QM - Who is right?

[jinksys]

1. The problem statement, all variables and given/known data

Q:The bond between the hydrogen and chlorine atoms in an HCL molecule has a force constant of 516 N/m. Is it likely that a HCl molecule will be in its first excited vibrational state at room temp?

When doing my HW, I always check my answers against the solutions manual. However, I noticed that the solutions manual (Beiser, Concepts of Modern Physics) has a different solution that cramster.com. Beiser says that the Energy for vibrational energy level 1 is:\hbar \sqrt{k/m'}.

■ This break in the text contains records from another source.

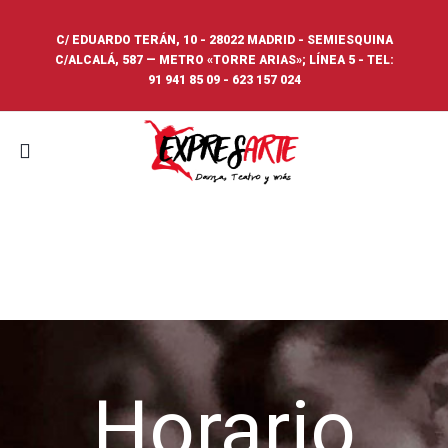
C/ EDUARDO TERÁN, 10 - 28022 MADRID - SEMIESQUINA
C/ALCALÁ, 587 — METRO «TORRE ARIAS»; LÍNEA 5 - TEL:
91 941 85 09
-
623 157 024
Horario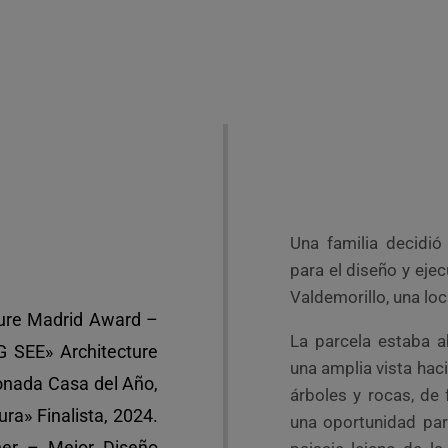
Una familia decidió
para el diseño y eje
Valdemorillo, una loc
ture Madrid Award –
La parcela estaba a
G SEE» Architecture
una amplia vista hac
onada Casa del Año,
árboles y rocas, de 
ra» Finalista, 2024.
una oportunidad par
ner – Mejor Diseño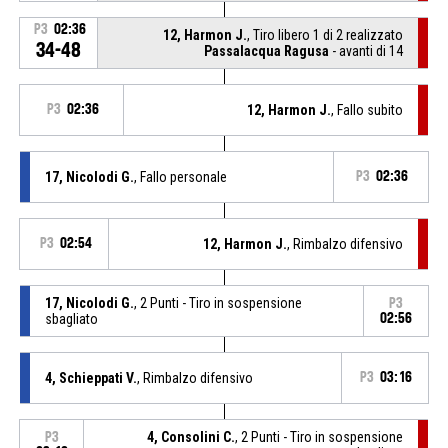
P3
02:36
12, Harmon J.
, Tiro libero 1 di 2 realizzato
34-48
Passalacqua Ragusa
- avanti di 14
P3
02:36
12, Harmon J.
, Fallo subito
17, Nicolodi G.
, Fallo personale
P3
02:36
P3
02:54
12, Harmon J.
, Rimbalzo difensivo
17, Nicolodi G.
, 2 Punti - Tiro in sospensione
P3
sbagliato
02:56
4, Schieppati V.
, Rimbalzo difensivo
P3
03:16
4, Consolini C.
, 2 Punti - Tiro in sospensione
P3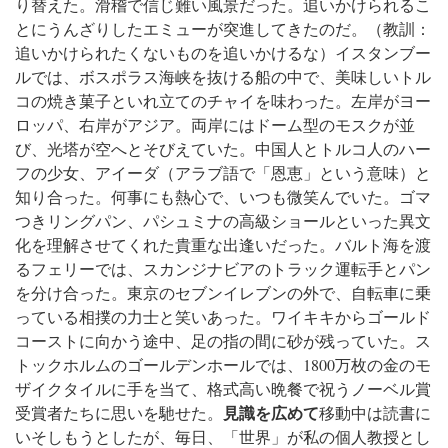
り替えた。滑稽で信じ難い風景だった。追いかけられるこ
とにうんざりしたエミューが突進してきたのだ。（教訓：
追いかけられたくないものを追いかけるな）
イスタンブー
ルでは、ボスポラス海峡を抜ける船の中で、美味しいトル
コの焼き菓子といれ立てのチャイを味わった。左岸がヨー
ロッパ、右岸がアジア。両岸にはドーム型のモスクが並
び、光塔が空へとそびえていた。中国人とトルコ人のハー
フの少女、アイーダ（アラブ語で「恩恵」という意味）と
知り合った。何事にも熱心で、いつも微笑んでいた。ゴマ
つきリングパン、パシュミナの高級ショールといった異文
化を理解させてくれた貴重な出逢いだった。
バルト海を渡
るフェリーでは、スカンジナビアのトラック運転手とパン
を分け合った。東京のセブンイレブンの外で、自転車に乗
っている相撲の力士と笑いあった。ワイキキからゴールド
コーストに向かう途中、足の指の間に砂が残っていた。ス
トックホルムのゴールデンホールでは、1800万枚の金のモ
ザイクタイルに手を当て、格式高い晩餐で祝うノーベル賞
見識を広めて
受賞者たちに思いを馳せた。
移動中は読書に
いそしもうとしたが、毎日、「世界」が私の個人教授とし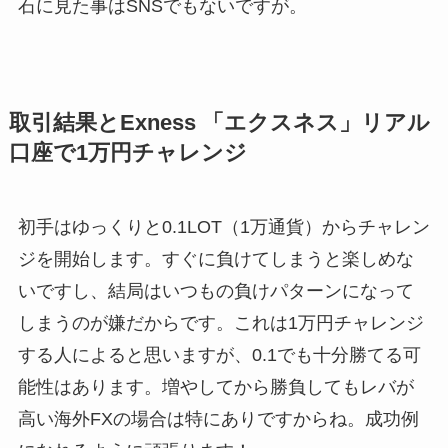
石に見た事はSNSでもないですが。
取引結果と
Exness
「エクスネス」リアル
口座で
1
万円チャレンジ
初手はゆっくりと0.1LOT（1万通貨）からチャレン
ジを開始します。すぐに負けてしまうと楽しめな
いですし、結局はいつもの負けパターンになって
しまうのが嫌だからです。これは1万円チャレンジ
する人によると思いますが、0.1でも十分勝てる可
能性はあります。増やしてから勝負してもレバが
高い海外FXの場合は特にありですからね。成功例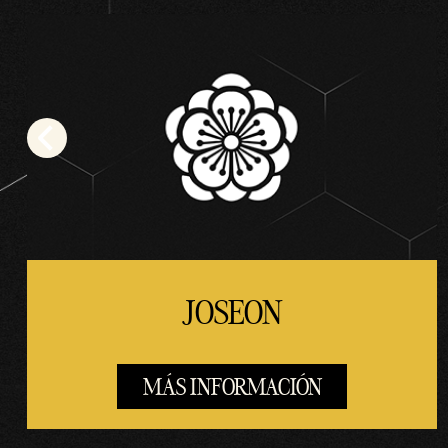
JOSEON
MÁS INFORMACIÓN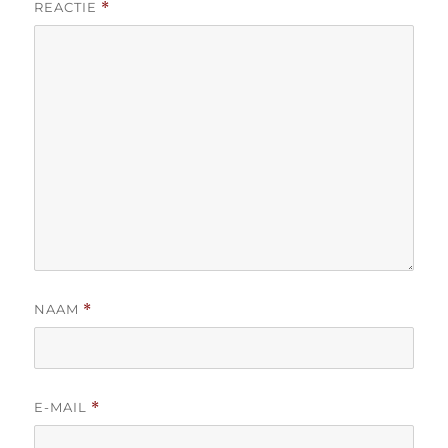
REACTIE
*
NAAM
*
E-MAIL
*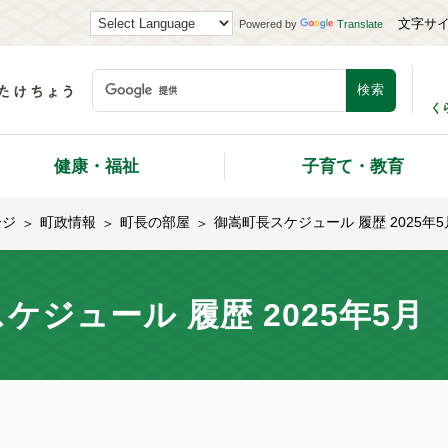
文字サ
Powered by
Translate
く
健康・福祉
子育て・教育
ージ
町政情報
町長の部屋
御嵩町長スケジュール 履歴 2025年5
ケジュール 履歴 2025年5月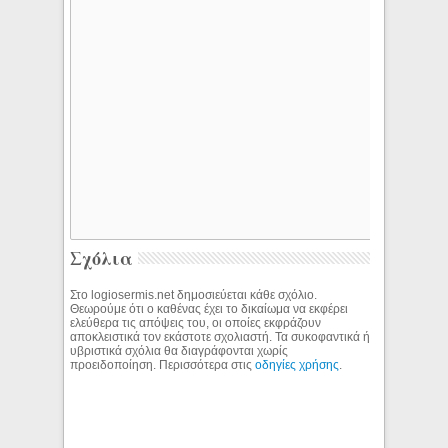
Σχόλια
Στο logiosermis.net δημοσιεύεται κάθε σχόλιο.
Θεωρούμε ότι ο καθένας έχει το δικαίωμα να εκφέρει
ελεύθερα τις απόψεις του, οι οποίες εκφράζουν
αποκλειστικά τον εκάστοτε σχολιαστή. Τα συκοφαντικά ή
υβριστικά σχόλια θα διαγράφονται χωρίς
προειδοποίηση. Περισσότερα στις
οδηγίες χρήσης
.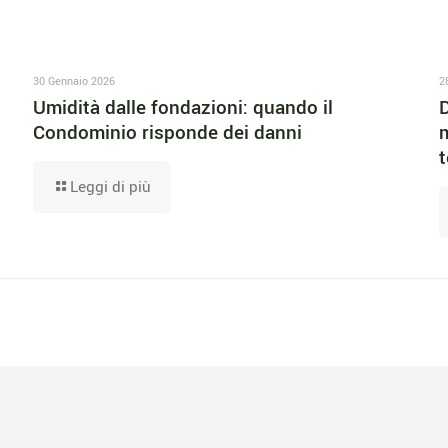
30 Gennaio 2026
2
Umidità dalle fondazioni: quando il
D
Condominio risponde dei danni
m
t
Leggi di più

Shouldn't it be 3/2 \hbar\sqrt{k/m'}?

[vela]

Why would it be either?

[jinksys]

Why would it be either?

The energy for a vibrational energy level is E=(v+0.5)\hbar\sqrt{k/m'},
so for the first excited energy level, v=1, E={3/2}\hbar\sqrt{k/m'}.

Correct?

[vela]

Yup.

[The_Duck]

I think that if you want to know the probability that the molecule will be in the excited state rather than the ground state, what you want to know is the difference in energies between the two. The energy of the ground state is arbitrary, really, in the same way that the zero of potential energy is arbitrary. I think that is why the book uses the number it is.

[jinksys]

That doesn't make any sense to me. Why does Beiser use a "v" of 0.5?

[vela]

That's not what Beiser's doing. When it's too cold to excite the vibrational state of the molecule, the molecule still has vibrational energy because the vibrational ground state has an energy of \hbar\omega/2. So to get to the first excited state, which has an energy of (3/2)\hbar\omega, it needs only an additional energy of \hbar\omega.

[jinksys]

Both Beiser and cramster calculate kT for 300 K and then compare it to the energy of the first vibrational energy level. I'm confused now, is kT equal to the ground state energy?